# How do I use my Line 6 Ux2 + Laptop in a live rehearsal?



## AcousticMinja (Jul 28, 2012)

Hey, I've seen a few threads regarding people using their Pods, Vamps, etc in a live context.
I've been contemplating getting a smaller tube amp to haul around instead of my gigantic 4x12 Valveking for small studio rehearsals and whatnot, but since I've read up on this stuff, I've decided instead of investing $300+ in a new amp, I should just use what I've got!

What do I need to use/get to do this and how does one set this up? I've got several outputs on my ux2 including a SPDIF, L/R, etc etc. 

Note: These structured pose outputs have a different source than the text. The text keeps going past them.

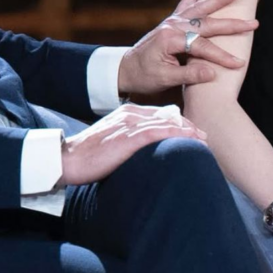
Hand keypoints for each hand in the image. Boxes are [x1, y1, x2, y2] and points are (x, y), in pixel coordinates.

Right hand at [60, 103, 207, 185]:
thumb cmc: (87, 156)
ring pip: (166, 123)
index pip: (158, 114)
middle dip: (187, 126)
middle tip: (204, 136)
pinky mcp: (129, 137)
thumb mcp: (111, 143)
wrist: (67, 159)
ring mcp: (130, 124)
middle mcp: (130, 114)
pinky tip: (191, 140)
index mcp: (125, 113)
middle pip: (166, 116)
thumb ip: (128, 141)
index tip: (191, 132)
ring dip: (188, 131)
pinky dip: (178, 134)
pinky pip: (160, 132)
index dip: (177, 123)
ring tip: (204, 140)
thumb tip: (144, 152)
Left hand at [117, 0, 257, 95]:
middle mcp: (172, 26)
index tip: (238, 63)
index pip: (201, 47)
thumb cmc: (144, 76)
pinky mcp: (173, 19)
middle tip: (254, 23)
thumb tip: (213, 73)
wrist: (126, 69)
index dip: (221, 56)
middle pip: (206, 23)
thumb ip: (189, 76)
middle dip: (231, 24)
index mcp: (170, 40)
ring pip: (200, 6)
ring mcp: (173, 20)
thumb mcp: (164, 79)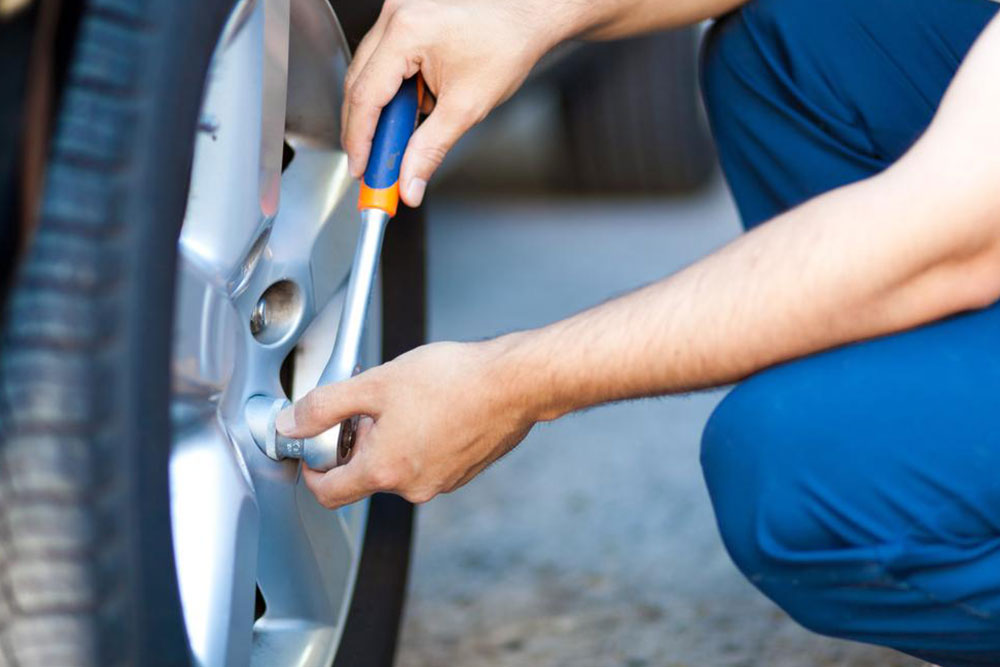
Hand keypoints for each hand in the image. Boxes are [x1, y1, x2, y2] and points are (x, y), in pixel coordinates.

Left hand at [276, 341, 535, 507]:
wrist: (514, 384)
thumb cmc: (453, 381)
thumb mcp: (375, 383)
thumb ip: (325, 405)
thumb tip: (290, 423)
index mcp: (385, 471)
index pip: (328, 493)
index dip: (311, 468)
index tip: (312, 445)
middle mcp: (413, 487)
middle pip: (365, 475)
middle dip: (358, 441)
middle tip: (369, 404)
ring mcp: (442, 481)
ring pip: (398, 465)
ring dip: (391, 438)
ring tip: (407, 399)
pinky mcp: (464, 471)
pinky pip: (427, 460)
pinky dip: (420, 439)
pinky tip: (433, 407)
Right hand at [342, 0, 578, 206]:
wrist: (527, 17)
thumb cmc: (506, 45)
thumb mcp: (466, 108)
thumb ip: (430, 150)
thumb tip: (409, 183)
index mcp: (405, 34)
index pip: (365, 97)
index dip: (358, 141)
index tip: (360, 170)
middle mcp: (394, 18)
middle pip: (359, 86)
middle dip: (366, 131)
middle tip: (375, 167)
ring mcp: (397, 16)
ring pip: (369, 76)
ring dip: (383, 112)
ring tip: (406, 136)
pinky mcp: (404, 21)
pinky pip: (384, 64)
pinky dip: (394, 93)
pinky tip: (416, 108)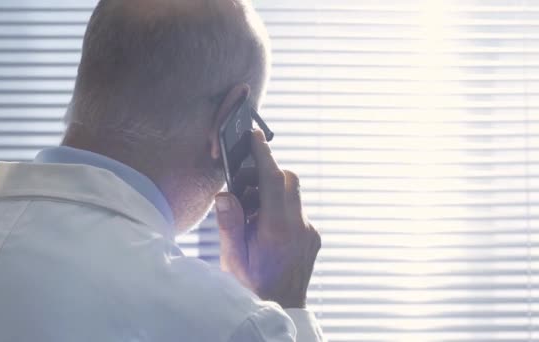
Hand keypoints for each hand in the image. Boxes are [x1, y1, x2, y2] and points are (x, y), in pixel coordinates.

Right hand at [214, 130, 321, 308]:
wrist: (282, 308)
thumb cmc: (253, 286)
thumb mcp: (232, 258)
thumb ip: (229, 223)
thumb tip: (225, 194)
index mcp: (276, 230)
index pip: (274, 181)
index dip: (264, 154)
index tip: (255, 136)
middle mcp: (299, 227)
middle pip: (290, 181)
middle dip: (269, 172)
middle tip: (247, 182)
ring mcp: (310, 232)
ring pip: (295, 195)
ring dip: (274, 192)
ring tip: (253, 213)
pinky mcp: (313, 237)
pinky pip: (298, 210)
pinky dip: (282, 208)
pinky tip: (266, 226)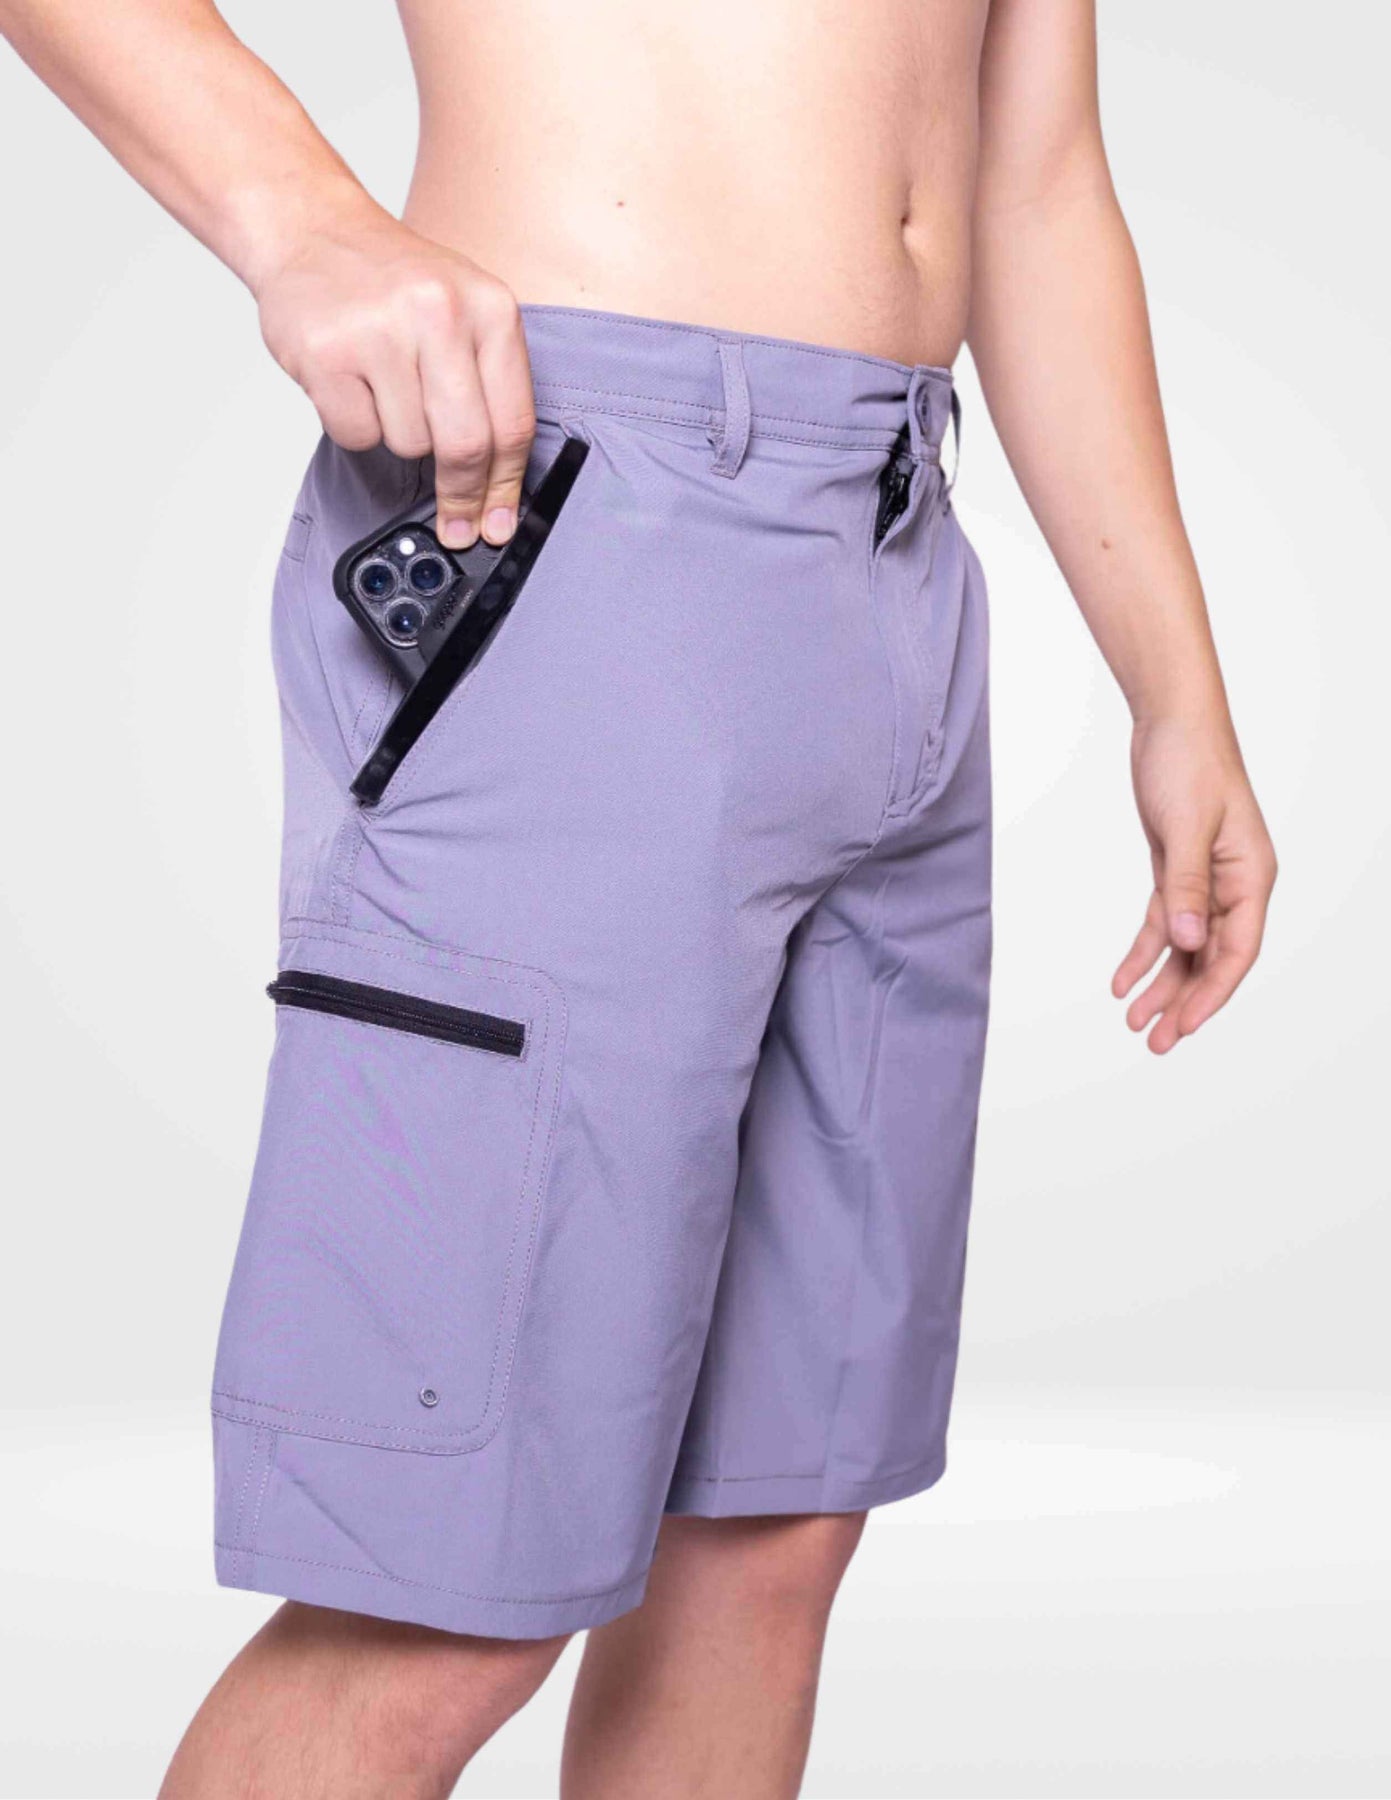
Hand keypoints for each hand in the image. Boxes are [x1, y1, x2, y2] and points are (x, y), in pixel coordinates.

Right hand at [253, 204, 534, 548]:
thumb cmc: (393, 282)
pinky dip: (354, 425)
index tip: (498, 524)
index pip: (513, 422)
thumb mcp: (466, 312)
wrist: (312, 229)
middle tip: (455, 524)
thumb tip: (496, 487)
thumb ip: (490, 386)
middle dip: (461, 494)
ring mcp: (381, 331)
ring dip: (398, 435)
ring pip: (409, 444)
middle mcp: (440, 313)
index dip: (507, 487)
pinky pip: (356, 435)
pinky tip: (350, 382)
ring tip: (384, 384)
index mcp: (490, 308)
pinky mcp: (327, 353)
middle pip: (466, 445)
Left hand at [1112, 715, 1276, 1053]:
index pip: (1237, 950)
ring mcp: (1205, 881)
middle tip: (1154, 1042)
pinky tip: (1121, 980)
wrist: (1170, 721)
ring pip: (1185, 947)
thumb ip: (1187, 887)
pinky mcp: (1176, 871)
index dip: (1212, 992)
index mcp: (1251, 877)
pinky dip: (1143, 952)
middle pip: (1212, 958)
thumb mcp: (1187, 827)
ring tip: (1133, 1021)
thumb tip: (1189, 941)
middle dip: (1184, 1001)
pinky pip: (1163, 923)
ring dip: (1161, 984)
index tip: (1184, 1026)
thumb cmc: (1190, 763)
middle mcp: (1234, 885)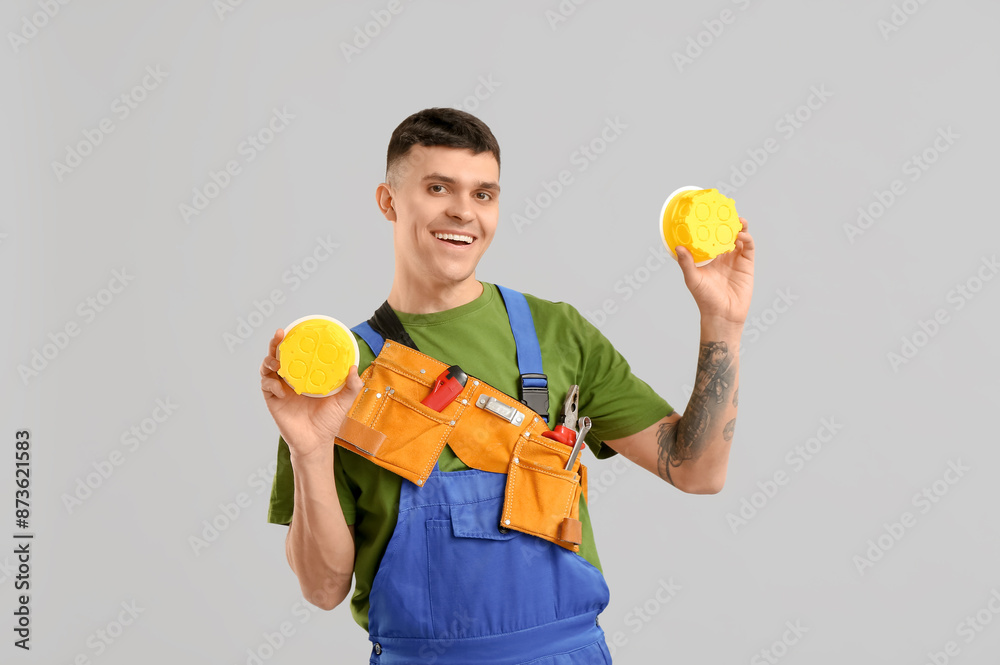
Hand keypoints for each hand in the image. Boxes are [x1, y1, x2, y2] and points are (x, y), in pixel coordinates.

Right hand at [259, 329, 363, 461]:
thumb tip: (354, 368)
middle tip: (280, 334)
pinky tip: (281, 389)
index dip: (294, 341)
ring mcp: (280, 389)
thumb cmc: (329, 421)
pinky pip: (266, 387)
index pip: (298, 354)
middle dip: (276, 344)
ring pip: (267, 368)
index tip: (295, 329)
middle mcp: (291, 379)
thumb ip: (351, 386)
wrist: (316, 442)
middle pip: (278, 356)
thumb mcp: (344, 401)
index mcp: (306, 375)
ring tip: (277, 362)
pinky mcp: (273, 401)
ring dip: (270, 361)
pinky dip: (271, 384)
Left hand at [675, 217, 754, 327]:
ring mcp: (736, 259)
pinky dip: (746, 239)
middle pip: (727, 234)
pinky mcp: (747, 265)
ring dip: (739, 228)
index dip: (712, 226)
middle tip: (726, 212)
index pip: (711, 237)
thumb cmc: (705, 299)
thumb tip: (678, 247)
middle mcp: (723, 256)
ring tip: (737, 220)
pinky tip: (741, 236)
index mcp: (710, 257)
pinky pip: (748, 248)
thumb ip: (686, 263)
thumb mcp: (692, 279)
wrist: (722, 315)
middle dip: (727, 223)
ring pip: (740, 238)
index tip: (709, 214)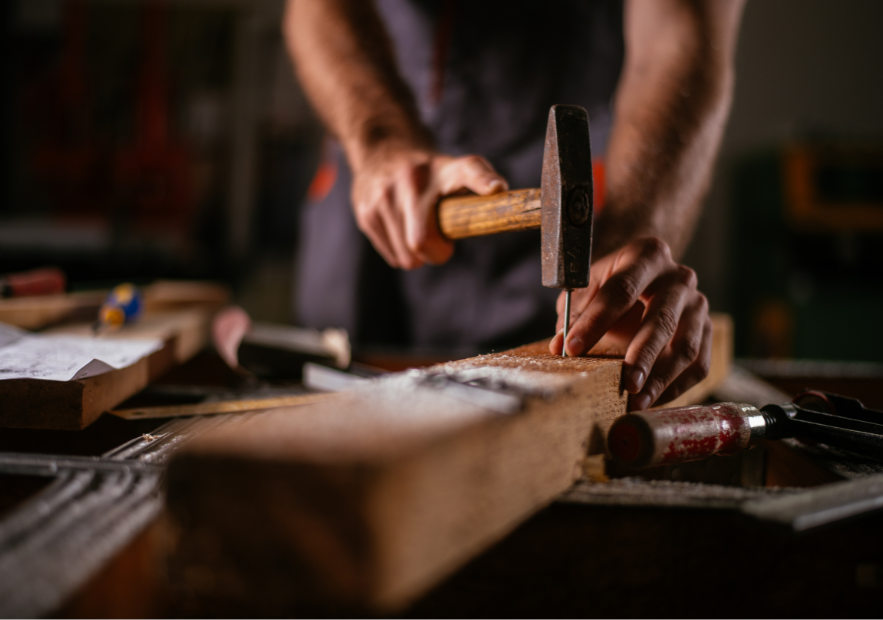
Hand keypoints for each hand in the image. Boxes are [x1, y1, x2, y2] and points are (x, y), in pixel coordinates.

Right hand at [350, 150, 507, 268]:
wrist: (383, 149)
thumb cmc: (430, 171)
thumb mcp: (459, 168)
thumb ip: (480, 178)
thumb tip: (499, 189)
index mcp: (443, 170)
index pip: (468, 171)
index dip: (482, 182)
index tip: (495, 189)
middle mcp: (410, 181)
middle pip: (421, 243)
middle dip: (435, 252)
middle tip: (439, 240)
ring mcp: (382, 197)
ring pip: (406, 257)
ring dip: (417, 255)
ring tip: (419, 230)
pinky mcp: (365, 213)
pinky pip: (392, 256)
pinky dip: (401, 252)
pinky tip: (401, 230)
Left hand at [549, 237, 711, 410]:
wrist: (645, 277)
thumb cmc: (611, 284)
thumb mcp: (588, 287)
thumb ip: (573, 314)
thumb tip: (558, 347)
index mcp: (646, 255)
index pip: (621, 290)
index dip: (596, 321)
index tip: (573, 348)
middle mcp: (679, 277)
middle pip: (661, 319)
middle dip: (642, 355)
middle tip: (626, 383)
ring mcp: (698, 304)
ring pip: (686, 346)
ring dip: (661, 378)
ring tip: (637, 401)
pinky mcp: (707, 330)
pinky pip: (699, 364)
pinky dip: (675, 387)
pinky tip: (651, 400)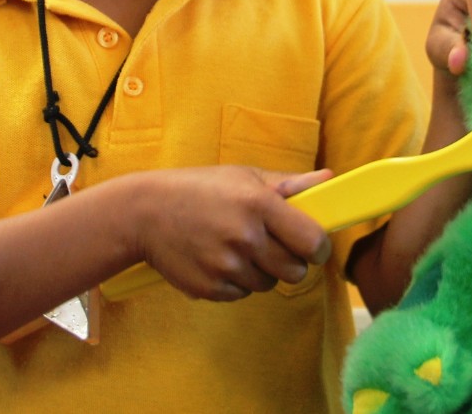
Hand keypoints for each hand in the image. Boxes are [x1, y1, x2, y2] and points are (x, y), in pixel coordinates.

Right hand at [132, 165, 332, 300]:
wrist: (143, 213)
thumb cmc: (200, 189)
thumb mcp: (244, 176)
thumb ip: (289, 184)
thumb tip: (328, 180)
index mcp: (259, 204)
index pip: (311, 241)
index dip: (318, 247)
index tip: (313, 245)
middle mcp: (245, 237)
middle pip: (295, 271)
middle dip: (290, 261)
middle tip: (273, 246)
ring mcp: (226, 265)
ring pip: (268, 284)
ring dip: (261, 271)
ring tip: (238, 247)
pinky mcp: (210, 288)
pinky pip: (242, 294)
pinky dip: (237, 282)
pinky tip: (219, 259)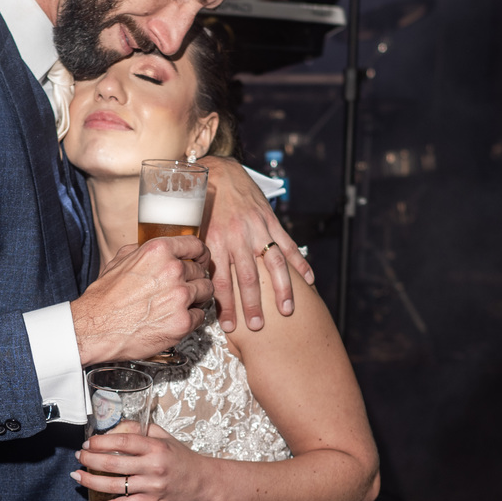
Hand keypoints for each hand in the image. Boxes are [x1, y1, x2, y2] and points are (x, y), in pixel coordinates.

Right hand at [71, 236, 212, 366]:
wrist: (96, 328)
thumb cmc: (105, 297)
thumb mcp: (120, 260)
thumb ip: (143, 250)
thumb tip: (159, 250)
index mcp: (159, 251)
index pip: (195, 246)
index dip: (201, 254)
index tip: (201, 260)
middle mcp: (173, 270)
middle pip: (201, 272)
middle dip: (194, 280)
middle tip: (182, 290)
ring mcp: (180, 297)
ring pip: (205, 293)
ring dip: (196, 298)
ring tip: (180, 305)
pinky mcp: (182, 322)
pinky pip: (199, 316)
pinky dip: (190, 319)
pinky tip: (175, 319)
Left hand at [72, 421, 209, 500]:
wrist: (202, 482)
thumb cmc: (182, 459)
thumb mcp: (164, 437)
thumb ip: (139, 430)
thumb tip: (113, 429)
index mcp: (155, 447)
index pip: (122, 441)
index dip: (101, 442)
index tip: (89, 442)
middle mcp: (152, 467)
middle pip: (112, 463)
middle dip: (90, 459)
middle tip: (79, 456)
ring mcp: (150, 486)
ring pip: (112, 485)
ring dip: (89, 480)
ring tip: (77, 475)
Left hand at [203, 159, 314, 332]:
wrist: (217, 172)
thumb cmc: (201, 206)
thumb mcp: (193, 231)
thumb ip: (197, 258)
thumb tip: (195, 287)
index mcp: (214, 242)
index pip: (221, 281)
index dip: (225, 306)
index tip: (229, 327)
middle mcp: (237, 237)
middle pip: (248, 277)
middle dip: (253, 304)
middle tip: (257, 326)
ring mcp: (256, 229)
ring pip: (272, 263)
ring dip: (281, 289)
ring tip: (286, 311)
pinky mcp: (270, 220)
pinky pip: (287, 244)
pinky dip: (300, 263)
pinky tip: (309, 281)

What I have currently is just my Asus Laptop and my Ux2. Nothing fancy, really.  Planning on getting a floorboard for it eventually if I like what I'm hearing enough. 
At the studios I'll be rehearsing at, there will be a PA. I also own 2 passive PA speakers. (The head unit crapped out on me)

Also, lets say I love my tone...is there anyway I can run this through my 4x12 cab those extra PA speakers I have laying around? If so, (and if it requires a power amp) what's the cheapest way to do this?


Thanks for any help guys and sorry for the rather noob-tastic questions.  This is all super new for me.


----------



## brutalwizard (Jul 28, 2012)

I am using a ux1 and a laptop right now for my main preamp. You will need a power amp to amplify the the signal coming from the interfaces out. Look for either a cheap preamp like a crate powerblock, or a cheap Pa amp unit/head.

The signal chain is
guitar into interface into computer, back to the interface into a power amp into a cab/speakers.

honestly peavy revalver's 6505 on the highest settings through a power amp and my cab with v 30's sounds 90% like my old 6505+ I highly recommend going that route on a budget.


----------



## AcousticMinja (Jul 30, 2012)

That sounds awesome. I'll have to check out that Crate some more. Looks like exactly what I need. Thanks dude!


----------



## flaik (Jul 30, 2012)

If you end up going this route it would be best to to have a solid state hard drive. Disk hard drives can get damaged if they're exposed to to much vibration/sound. I learned this the hard way seeing as my laptop is in my practice space haha. That being said if you aren't going to be practicing to loud it shouldn't be a problem, but I would never trust a non solid state drive in a live situation.


----------